--- YOUR OBJECTIVE ---
Using the entries below, write out the line with "- beer can [231,633,287,705]", the line with "- cell phone [340,464,388,518]", and every line in between, exactly as each is written.

Bounding box coordinates:

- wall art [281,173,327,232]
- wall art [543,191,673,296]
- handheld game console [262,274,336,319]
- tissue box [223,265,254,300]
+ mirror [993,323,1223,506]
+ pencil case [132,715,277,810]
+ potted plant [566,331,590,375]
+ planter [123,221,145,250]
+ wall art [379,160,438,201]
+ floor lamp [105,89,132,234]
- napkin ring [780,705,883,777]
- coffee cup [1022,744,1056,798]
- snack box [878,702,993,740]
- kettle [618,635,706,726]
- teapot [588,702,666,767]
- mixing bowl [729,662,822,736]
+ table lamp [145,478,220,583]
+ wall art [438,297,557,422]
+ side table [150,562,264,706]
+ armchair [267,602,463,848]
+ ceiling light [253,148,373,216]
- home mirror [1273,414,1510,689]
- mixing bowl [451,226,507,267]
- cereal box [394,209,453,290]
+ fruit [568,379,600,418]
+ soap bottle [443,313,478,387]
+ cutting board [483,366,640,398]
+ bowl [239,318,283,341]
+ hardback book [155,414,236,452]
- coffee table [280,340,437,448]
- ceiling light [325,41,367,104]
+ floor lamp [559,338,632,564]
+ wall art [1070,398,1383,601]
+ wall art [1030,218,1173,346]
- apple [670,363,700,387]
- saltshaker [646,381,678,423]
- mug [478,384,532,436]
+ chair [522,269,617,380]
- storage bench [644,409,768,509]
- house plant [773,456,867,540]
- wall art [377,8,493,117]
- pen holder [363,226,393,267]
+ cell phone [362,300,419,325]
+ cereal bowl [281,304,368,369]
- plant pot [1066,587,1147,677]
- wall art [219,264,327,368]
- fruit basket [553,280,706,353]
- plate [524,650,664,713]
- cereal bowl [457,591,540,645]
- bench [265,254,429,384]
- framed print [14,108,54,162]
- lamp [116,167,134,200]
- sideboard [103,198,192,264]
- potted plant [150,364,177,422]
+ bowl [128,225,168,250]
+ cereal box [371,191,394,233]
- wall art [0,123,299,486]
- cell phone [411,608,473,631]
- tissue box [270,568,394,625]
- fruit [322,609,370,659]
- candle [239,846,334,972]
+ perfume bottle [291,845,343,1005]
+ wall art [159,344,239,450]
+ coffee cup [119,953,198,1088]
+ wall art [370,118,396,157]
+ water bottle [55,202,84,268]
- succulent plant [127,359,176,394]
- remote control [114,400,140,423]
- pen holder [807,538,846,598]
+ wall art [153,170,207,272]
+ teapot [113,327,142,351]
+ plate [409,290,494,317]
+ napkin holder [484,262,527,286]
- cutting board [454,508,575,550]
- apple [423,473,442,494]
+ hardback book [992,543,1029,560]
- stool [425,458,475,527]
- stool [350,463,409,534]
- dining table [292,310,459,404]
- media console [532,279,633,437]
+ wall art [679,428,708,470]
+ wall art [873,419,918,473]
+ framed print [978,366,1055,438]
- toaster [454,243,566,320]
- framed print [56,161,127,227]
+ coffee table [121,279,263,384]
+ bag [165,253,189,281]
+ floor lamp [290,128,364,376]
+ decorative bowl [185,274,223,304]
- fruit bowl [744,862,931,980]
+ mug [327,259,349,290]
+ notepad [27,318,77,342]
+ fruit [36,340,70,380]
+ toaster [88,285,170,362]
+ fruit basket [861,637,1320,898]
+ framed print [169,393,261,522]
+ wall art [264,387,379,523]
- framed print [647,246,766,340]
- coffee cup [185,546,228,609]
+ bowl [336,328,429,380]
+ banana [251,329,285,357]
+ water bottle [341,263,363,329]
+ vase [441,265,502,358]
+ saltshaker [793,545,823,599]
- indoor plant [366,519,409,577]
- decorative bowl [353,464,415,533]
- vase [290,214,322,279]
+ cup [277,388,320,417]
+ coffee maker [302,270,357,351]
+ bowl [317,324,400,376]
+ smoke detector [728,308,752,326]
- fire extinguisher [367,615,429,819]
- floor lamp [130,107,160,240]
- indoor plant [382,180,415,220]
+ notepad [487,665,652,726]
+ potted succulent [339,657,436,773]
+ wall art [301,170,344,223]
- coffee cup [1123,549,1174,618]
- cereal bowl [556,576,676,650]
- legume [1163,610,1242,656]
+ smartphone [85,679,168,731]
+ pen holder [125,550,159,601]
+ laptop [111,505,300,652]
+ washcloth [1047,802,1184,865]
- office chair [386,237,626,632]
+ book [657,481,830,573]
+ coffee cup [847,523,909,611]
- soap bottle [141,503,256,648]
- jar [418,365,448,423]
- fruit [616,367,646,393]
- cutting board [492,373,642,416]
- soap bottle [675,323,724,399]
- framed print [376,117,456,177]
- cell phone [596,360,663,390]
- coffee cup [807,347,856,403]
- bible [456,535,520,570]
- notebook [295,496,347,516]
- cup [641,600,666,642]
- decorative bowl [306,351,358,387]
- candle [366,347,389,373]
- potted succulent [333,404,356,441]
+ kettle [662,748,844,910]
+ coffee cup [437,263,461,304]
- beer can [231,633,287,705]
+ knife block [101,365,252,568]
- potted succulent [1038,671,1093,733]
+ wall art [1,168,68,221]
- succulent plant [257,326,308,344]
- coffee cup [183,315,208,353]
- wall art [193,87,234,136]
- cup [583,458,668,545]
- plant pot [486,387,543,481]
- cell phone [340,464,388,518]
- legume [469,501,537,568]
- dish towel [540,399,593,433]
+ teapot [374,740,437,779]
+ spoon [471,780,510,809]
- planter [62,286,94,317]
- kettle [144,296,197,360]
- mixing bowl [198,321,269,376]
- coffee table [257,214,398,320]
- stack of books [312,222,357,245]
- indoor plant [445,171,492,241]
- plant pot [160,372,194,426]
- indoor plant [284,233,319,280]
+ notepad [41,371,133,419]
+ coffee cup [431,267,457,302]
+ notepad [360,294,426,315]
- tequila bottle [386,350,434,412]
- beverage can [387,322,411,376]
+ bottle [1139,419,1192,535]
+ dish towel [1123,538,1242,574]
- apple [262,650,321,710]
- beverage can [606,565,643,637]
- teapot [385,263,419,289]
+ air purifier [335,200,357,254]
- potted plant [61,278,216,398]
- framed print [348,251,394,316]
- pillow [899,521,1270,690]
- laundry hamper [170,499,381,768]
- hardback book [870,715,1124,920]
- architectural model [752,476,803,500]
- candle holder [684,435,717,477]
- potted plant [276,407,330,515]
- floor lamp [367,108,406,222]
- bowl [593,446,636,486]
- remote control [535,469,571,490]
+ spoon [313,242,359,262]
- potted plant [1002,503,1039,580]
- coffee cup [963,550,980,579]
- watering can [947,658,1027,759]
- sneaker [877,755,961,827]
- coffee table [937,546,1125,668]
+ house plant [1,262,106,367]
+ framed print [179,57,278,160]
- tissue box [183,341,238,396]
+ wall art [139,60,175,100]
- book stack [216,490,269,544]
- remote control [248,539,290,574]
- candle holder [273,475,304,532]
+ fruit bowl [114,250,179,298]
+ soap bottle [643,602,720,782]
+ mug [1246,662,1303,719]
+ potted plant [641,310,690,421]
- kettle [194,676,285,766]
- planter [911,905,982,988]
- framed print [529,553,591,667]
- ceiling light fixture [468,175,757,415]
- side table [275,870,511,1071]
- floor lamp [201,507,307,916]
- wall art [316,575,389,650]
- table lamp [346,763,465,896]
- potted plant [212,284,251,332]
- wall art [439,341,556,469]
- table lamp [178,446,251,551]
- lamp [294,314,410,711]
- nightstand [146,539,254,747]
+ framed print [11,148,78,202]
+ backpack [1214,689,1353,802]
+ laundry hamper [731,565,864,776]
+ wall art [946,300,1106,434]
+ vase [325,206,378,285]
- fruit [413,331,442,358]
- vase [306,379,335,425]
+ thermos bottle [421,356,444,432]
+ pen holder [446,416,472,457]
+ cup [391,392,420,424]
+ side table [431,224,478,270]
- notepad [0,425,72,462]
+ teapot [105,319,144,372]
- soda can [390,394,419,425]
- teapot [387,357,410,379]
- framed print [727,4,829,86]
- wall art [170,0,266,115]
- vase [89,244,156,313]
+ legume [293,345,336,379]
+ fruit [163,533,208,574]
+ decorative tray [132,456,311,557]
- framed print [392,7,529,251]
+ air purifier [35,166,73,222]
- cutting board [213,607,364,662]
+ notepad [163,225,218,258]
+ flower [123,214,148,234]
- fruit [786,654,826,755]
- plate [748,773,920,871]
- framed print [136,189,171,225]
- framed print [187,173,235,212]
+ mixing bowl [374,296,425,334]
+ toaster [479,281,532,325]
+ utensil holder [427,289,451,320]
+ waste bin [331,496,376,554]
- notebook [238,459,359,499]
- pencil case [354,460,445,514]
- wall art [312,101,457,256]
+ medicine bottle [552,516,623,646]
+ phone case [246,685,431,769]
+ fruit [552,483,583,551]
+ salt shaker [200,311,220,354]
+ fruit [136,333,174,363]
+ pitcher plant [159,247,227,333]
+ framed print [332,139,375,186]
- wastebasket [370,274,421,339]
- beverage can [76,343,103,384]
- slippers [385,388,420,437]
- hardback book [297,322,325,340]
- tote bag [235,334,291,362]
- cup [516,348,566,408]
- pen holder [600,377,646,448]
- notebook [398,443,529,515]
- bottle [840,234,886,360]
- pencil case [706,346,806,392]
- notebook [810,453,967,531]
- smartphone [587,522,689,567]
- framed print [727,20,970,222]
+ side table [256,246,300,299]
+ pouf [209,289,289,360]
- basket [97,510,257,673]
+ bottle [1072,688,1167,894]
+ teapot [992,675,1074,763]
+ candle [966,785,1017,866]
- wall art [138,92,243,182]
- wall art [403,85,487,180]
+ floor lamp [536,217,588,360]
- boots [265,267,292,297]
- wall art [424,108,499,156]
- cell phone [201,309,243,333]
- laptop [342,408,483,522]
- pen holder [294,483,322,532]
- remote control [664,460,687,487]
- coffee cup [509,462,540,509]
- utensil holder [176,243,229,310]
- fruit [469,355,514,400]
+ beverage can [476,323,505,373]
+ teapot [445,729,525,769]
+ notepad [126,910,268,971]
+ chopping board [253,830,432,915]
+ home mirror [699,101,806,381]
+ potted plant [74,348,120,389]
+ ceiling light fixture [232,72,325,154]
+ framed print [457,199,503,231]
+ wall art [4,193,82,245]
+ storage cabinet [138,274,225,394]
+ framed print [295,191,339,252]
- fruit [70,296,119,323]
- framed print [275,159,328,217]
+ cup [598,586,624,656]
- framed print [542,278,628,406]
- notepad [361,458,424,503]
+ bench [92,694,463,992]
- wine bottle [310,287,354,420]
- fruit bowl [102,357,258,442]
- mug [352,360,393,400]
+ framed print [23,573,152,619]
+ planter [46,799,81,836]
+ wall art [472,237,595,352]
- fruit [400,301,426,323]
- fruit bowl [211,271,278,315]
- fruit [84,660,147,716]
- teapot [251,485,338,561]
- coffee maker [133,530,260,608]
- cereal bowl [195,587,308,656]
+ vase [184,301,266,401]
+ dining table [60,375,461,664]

--- ANSWER SECTION ---
- beer can [231,633,287,705]
+ knife block [101,365,252,568]
- potted succulent [1038,671,1093,733]
+ wall art [1,168,68,221]
- succulent plant [257,326,308,344]
- coffee cup [183,315,208,353]
- wall art [193,87,234,136]
- cup [583,458,668,545]
- plant pot [486,387,543,481]
- cell phone [340,464,388,518]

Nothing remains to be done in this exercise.